The project, a collaboration between CERA, the University of Melbourne, the University of Queensland and the Garvan Institute of Medical Research, provided unprecedented insights into the genetic signals of retinal cells.
The group examined the complex genetic sequences behind more than 20 000 individual retinal cells. They then captured the precise genetic profile of each of the major cell types within the retina and the genes they ‘express’ to function normally.
“By creating this genetic map, we can better understand what enables cells to function and contribute to healthy vision,
and what genetic signals cause a cell to stop functioning and lead to vision loss,” says Dr Wong. “It provides a ‘high resolution’ map of those molecular genetic signals happening within the cell.”
That project has accelerated research underway at CERA to develop new techniques to restore sight.
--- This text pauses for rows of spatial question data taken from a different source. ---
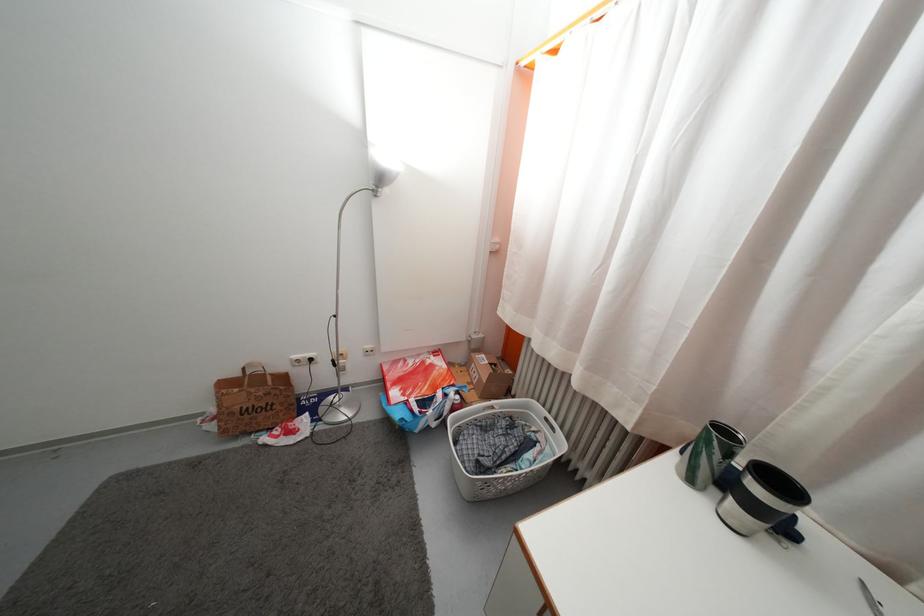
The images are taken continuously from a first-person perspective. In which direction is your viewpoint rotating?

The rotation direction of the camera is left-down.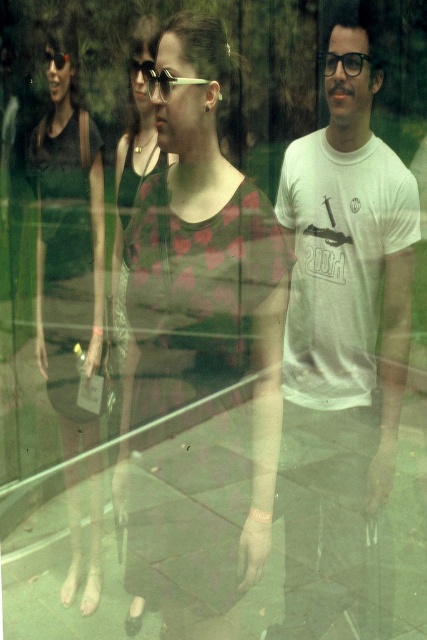
You are standing in the scene and see two points marked in the image. The first point is at coordinates point (193, 556) and the second point is at point (312, 307). Which point is closer to you?

Point (193, 556) is in front of point (312, 307), so it is closer to you.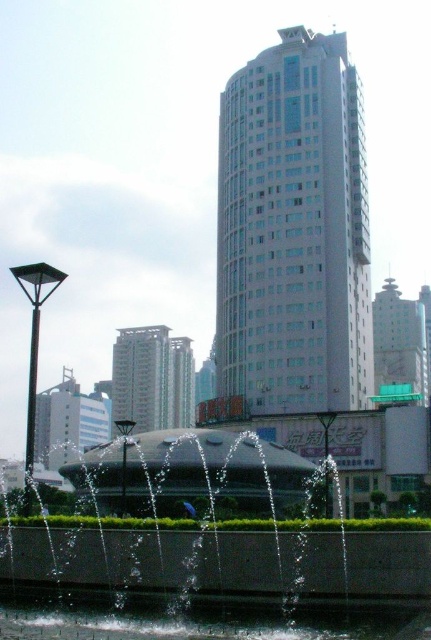
You are a photographer standing in the urban scene. You want to capture a photo of the concrete fountain at center and the clear water at fountain center. Which object will appear larger in the photo?

The concrete fountain at center will appear larger in the photo because it is closer to the photographer than the clear water at fountain center, which is behind it.

You are standing at the point marked as point (x=181, y=541) in the urban scene. What object are you standing on?

You are standing on the concrete fountain at center located at point (x=181, y=541).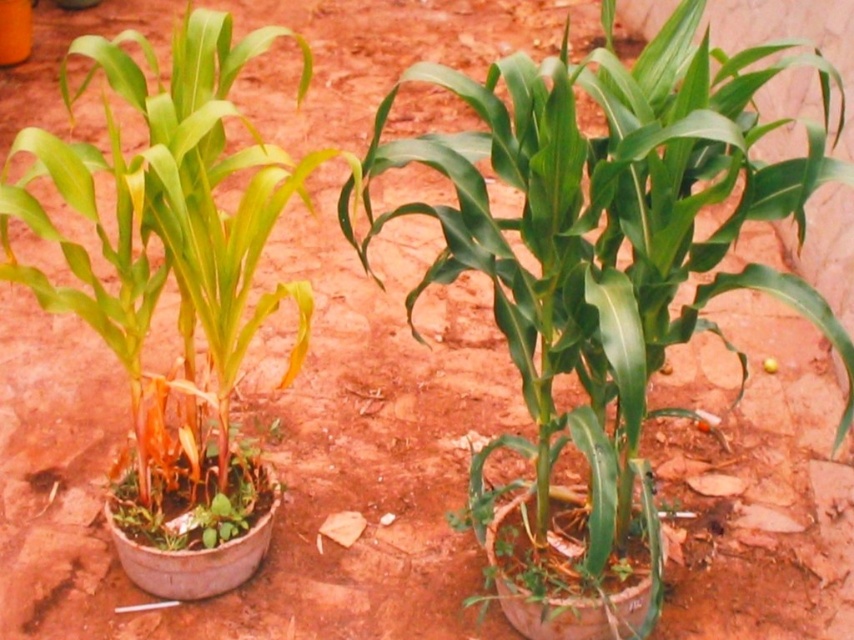
Question: Does green leafy plant at center lie behind green matte plant at center?

Choices:
 (A) yes
 (B) no

Answer: (B)

Question: Which point is farther to the camera?

Choices:
 (A) green matte plant at center
 (B) green leafy plant at center

Answer: (A)

Question: Is green leafy plant at center above green matte plant at center?

Choices:
 (A) no
 (B) yes

Answer: (A)

Question: Does green leafy plant at center come in front of green matte plant at center?

Choices:
 (A) no
 (B) yes

Answer: (B)

Question: Which of the following is the closest to the observer?

Choices:
 (A) green matte plant at center
 (B) green leafy plant at center

Answer: (B)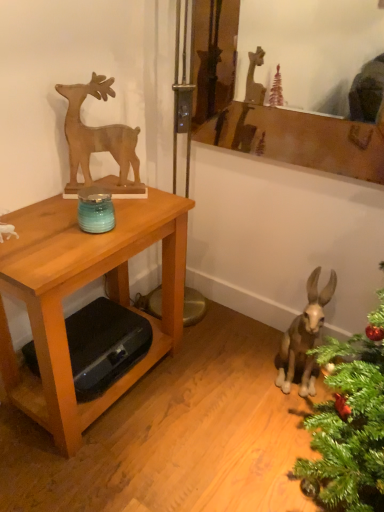
This screenshot has width=384, height=512. What are the coordinates of `vacant area that lies between wooden table at left and brown matte donkey at lower right` in the screenshot? It's located at pos(202,398).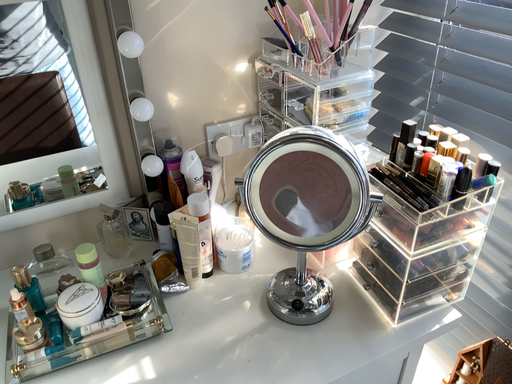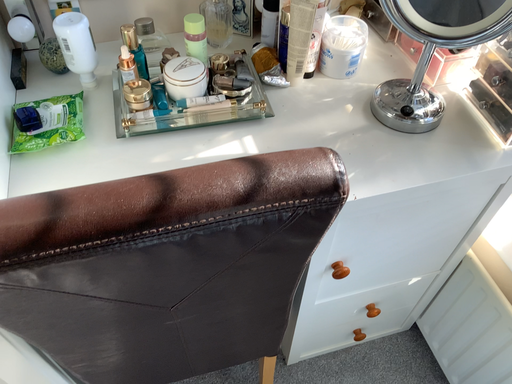
Question: Which way did the camera rotate in the video?

Choices:
 (A) rotated downward
 (B) rotated upward

Answer: (A)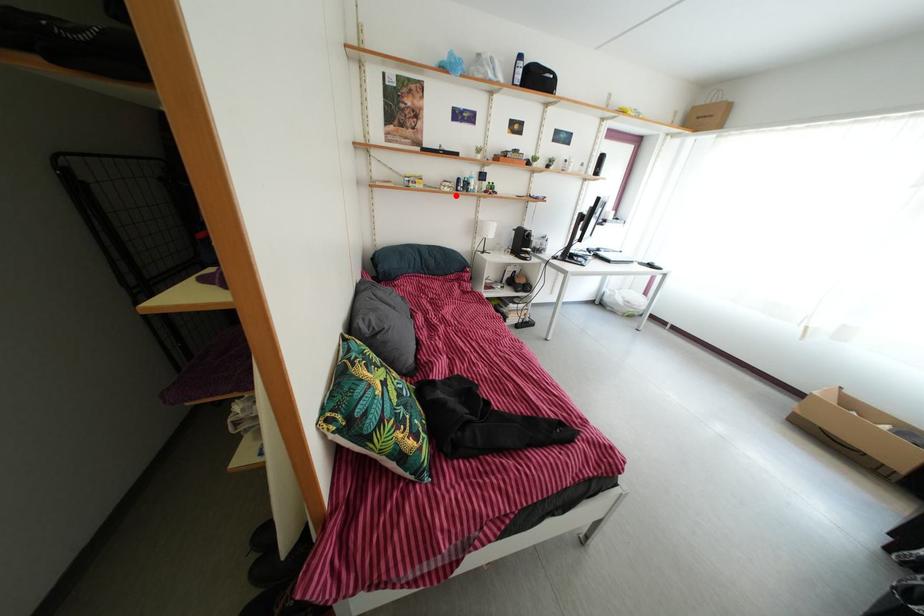
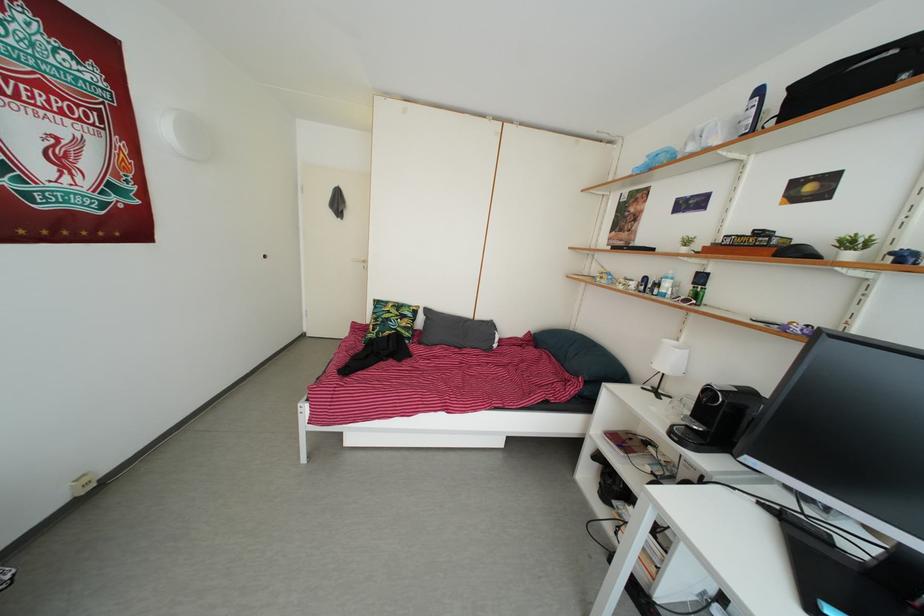
In the second image, find the point that corresponds to the highlighted location in the first image.

(630, 293)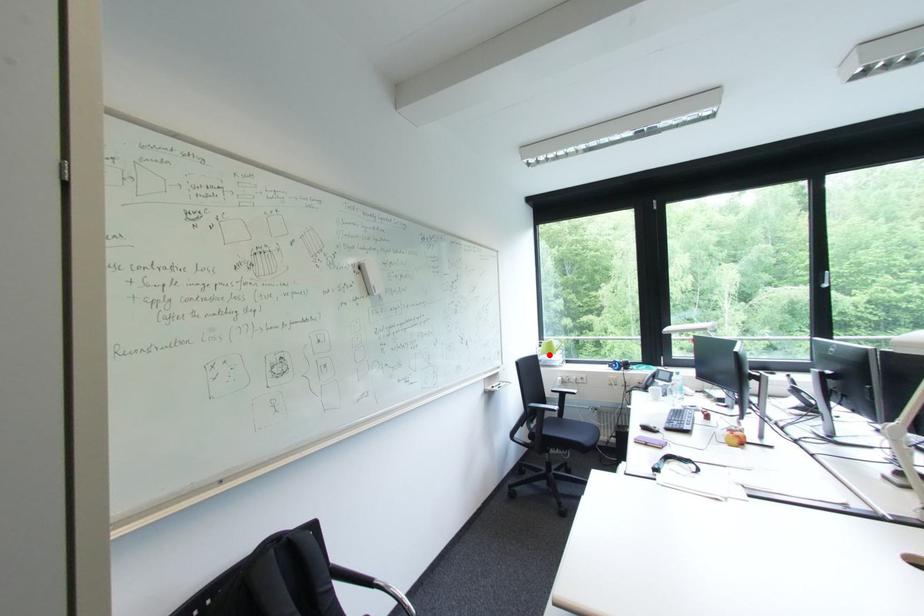
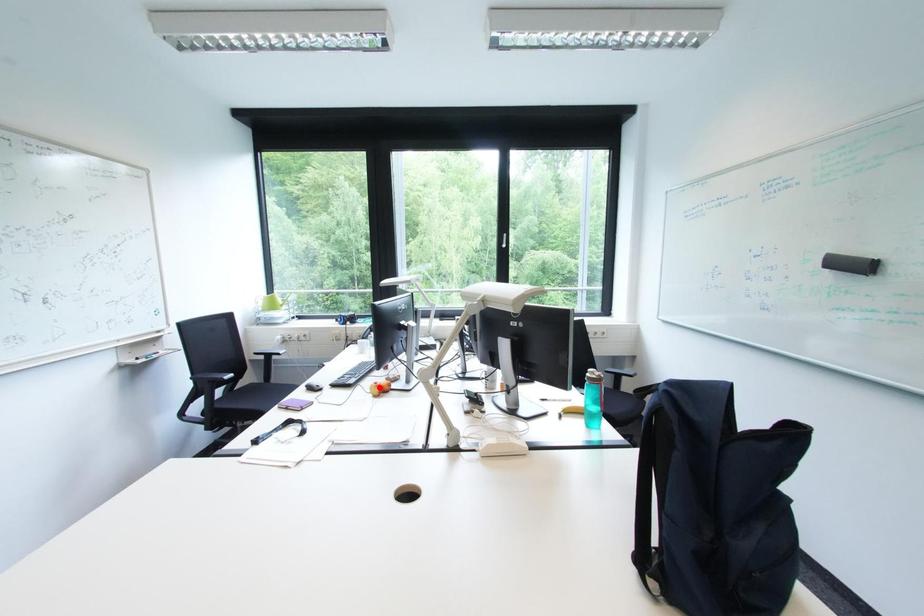
I am providing you with two images of the same scene from different viewpoints. A red point is marked on the first image and another point is marked on the second image. Do the highlighted points in image1 and image2 indicate the same real-world spot?

No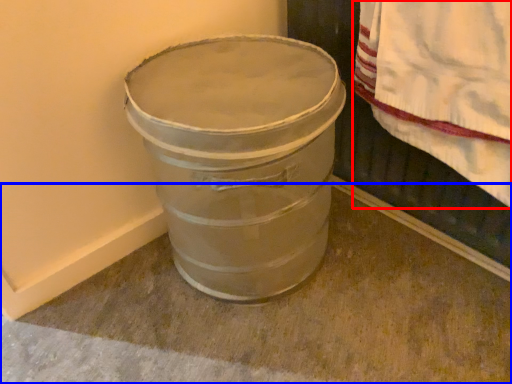
Question: Which of the following is the closest to the observer, blanket (highlighted by a red box) or concrete (highlighted by a blue box)?

Choices:
 (A) blanket
 (B) concrete

Answer: (B)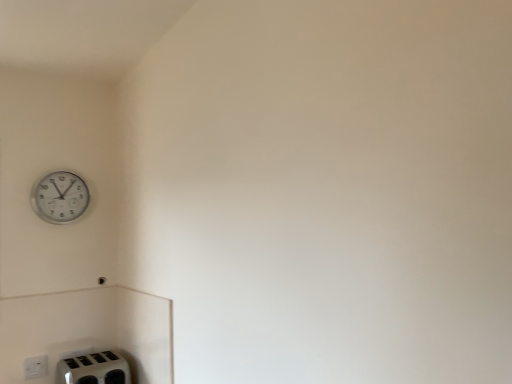
Question: Does white plastic wall clock at upper left come behind white plastic electric outlet at lower left?

Choices:
 (A) yes
 (B) no

Answer: (A)

Question: Is white plastic wall clock at upper left not inside white plastic electric outlet at lower left?

Choices:
 (A) yes
 (B) no

Answer: (A)

Question: From a real-world perspective, is white plastic wall clock at upper left located beneath white plastic electric outlet at lower left?

Choices:
 (A) yes
 (B) no

Answer: (B)

Question: Can you confirm if white plastic wall clock at upper left is bigger than white plastic electric outlet at lower left?

Choices:
 (A) yes
 (B) no

Answer: (A)

Question: Is white plastic wall clock at upper left wider than white plastic electric outlet at lower left?

Choices:
 (A) yes
 (B) no

Answer: (A)

Question: From the image's perspective, is white plastic wall clock at upper left located above or below white plastic toaster at lower left?

Choices:
 (A) below
 (B) above

Answer: (B)

Question: Is point (68, 190) closer or farther from the camera than point (110, 357)?

Choices:
 (A) closer
 (B) farther

Answer: (B)

Question: In terms of size, does white plastic wall clock at upper left appear bigger or smaller than white plastic toaster at lower left?

Choices:
 (A) small
 (B) big

Answer: (A)

Question: Is white plastic wall clock at upper left in front of or behind white plastic toaster at lower left in the image?

Choices:
 (A) behind
 (B) front

Answer: (A)

Question: Considering their positions, is white plastic wall clock at upper left located in front of or behind white plastic electric outlet at lower left?

Choices:
 (A) front
 (B) behind

Answer: (B)

Question: Looking at their shapes, would you say white plastic wall clock at upper left is wider or thinner than white plastic electric outlet at lower left?

Choices:
 (A) wide
 (B) thin

Answer: (A)

Question: Considering the positions of white plastic wall clock at upper left and white plastic electric outlet at lower left in the image, is white plastic wall clock at upper left taller or shorter than white plastic electric outlet at lower left?

Choices:
 (A) short
 (B) tall

Answer: (B)

Question: From the image's perspective, is white plastic wall clock at upper left located above or below white plastic electric outlet at lower left?

Choices:
 (A) above
 (B) below

Answer: (A)

Question: Is white plastic toaster at lower left wider or thinner than white plastic wall clock at upper left?

Choices:
 (A) thin
 (B) wide

Answer: (B)

Question: From a real-world perspective, is white plastic toaster at lower left positioned above or below white plastic wall clock at upper left?

Choices:
 (A) above
 (B) below

Answer: (B)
The loss of light-sensing photoreceptors in the retina can lead to irreversible blindness in diseases such as retinitis pigmentosa, age- related macular degeneration and diabetic retinopathy.
Now Dr Wong and his team are investigating ways to restore them using a technique known as cellular reprogramming.
Targeting the retina’s Müller glial cells, the team are hoping to ‘reprogram’ them by introducing genes which could turn them into photoreceptors.
Switching on genes
“We’re growing these cells in the lab, and switching on different sets of genes to see which are the best combinations to turn them into photoreceptors,” says Dr Wong.
A gene therapy could ultimately involve injecting reprogramming genes into the eye of the patient to regenerate new photoreceptors, says Dr Wong.
Dr Wong’s team is also exploring reprogramming Müller glia cells into retinal ganglion cells which make up the optic nerve that connects the retina to the brain. This work could help patients with diseases such as glaucoma and Leber’s Hereditary Optic Neuropathy (LHON).
The team is also using highly advanced techniques to understand how defective genes contribute to other retinal degenerative diseases, including age- related macular degeneration (AMD).
These techniques include induced pluripotent stem cells (IPS cells), CRISPR and transcriptomics.
With IPS cells, cells are grown from a person’s own skin or blood cells and ‘reprogrammed’ as a stem cell that can be turned into eye cells as a model to study AMD in the lab.
The team then uses the CRISPR technique to switch on and switch off multiple genes to test their function. Through transcriptomics, which is a readout of gene expression in a cell, the team can see what changes take place and understand how they contribute to AMD.
With research supported by the NHMRC grant, Retina Australia and the Kel & Rosie Day Foundation, Dr Wong and his team are hopeful their work will contribute to restoring people’s sight in the future.
“This funding gives us the opportunity to get ‘proof of concept’ and preclinical data on the efficacy of the technology.
“We’re very excited about this research,” he says. “It could potentially help more than 190 million people with vision impairment.”